Recently Weyl semimetals attract much attention all over the world. They do not preserve the time reversal symmetry or the inversion symmetry. As a result, degenerate Dirac nodes split into pairs of Weyl points in these semimetals. Weyl point has +1 or -1 chirality. Therefore, each Weyl point has two different types of chiralities. Weyl semimetals have topologically protected surface states. A Fermi arc connecting a pair of Weyl points emerges in the Fermi surface of the surface states. The existence of Fermi arcs is one of the important properties of Weyl semimetals.

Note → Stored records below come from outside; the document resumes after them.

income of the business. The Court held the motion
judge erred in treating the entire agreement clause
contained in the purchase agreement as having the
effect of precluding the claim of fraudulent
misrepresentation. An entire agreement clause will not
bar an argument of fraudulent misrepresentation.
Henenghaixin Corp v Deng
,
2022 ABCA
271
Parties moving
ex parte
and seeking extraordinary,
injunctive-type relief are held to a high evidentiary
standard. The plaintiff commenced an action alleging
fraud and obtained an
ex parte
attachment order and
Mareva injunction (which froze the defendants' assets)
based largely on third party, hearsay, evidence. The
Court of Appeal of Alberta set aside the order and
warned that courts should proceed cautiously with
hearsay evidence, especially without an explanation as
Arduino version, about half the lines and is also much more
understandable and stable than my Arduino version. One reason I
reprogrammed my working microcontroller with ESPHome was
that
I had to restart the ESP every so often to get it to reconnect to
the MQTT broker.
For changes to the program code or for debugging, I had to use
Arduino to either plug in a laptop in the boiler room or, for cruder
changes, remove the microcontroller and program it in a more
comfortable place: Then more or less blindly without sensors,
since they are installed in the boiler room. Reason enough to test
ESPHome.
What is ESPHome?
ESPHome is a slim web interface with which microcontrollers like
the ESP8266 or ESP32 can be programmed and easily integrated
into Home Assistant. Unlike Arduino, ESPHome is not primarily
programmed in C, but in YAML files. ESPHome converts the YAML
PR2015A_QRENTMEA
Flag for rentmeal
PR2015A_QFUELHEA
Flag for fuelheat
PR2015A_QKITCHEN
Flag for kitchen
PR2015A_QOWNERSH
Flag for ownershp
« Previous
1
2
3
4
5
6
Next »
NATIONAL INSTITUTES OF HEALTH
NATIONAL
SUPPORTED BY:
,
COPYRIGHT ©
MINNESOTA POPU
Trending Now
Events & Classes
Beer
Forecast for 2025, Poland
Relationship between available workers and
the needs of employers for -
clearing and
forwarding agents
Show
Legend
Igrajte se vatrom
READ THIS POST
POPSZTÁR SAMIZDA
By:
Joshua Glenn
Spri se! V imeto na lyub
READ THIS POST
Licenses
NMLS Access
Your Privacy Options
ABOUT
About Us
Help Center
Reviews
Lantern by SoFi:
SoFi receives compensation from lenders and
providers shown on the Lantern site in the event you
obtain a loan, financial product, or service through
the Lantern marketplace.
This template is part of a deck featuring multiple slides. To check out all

In 2011, A. A. Bulkov and L. Balents suggested that multi-layers structure using topological insulators/insulators superlattice shows the Weyl semimetal phase in the case that the topological insulators have magnetic impurities. This system violates the time reversal symmetry because of this magnetization. The direction of magnetization of these impurities is considered to be perpendicular to the topological insulator surface. In this research, we convert this model to the discrete system in the parallel direction to the surface of topological insulators. We perform the calculations of energy band dispersions in both the continuous and discrete systems in the Weyl semimetal phase. As a result, we can calculate the surface states and show the Fermi arcs in the discrete system. We can also make sure that the Fermi arc connects the two Weyl nodes in this discrete model.
Recently, many people have investigated the Weyl semimetal. However, the actual numerical calculations of this Fermi arc are not so much performed. Therefore, we believe that this research is important for investigating the surface states of the Weyl semimetals. In the poster, we will also discuss the case that the topological insulators superlattice has different magnetic direction such as staggered direction.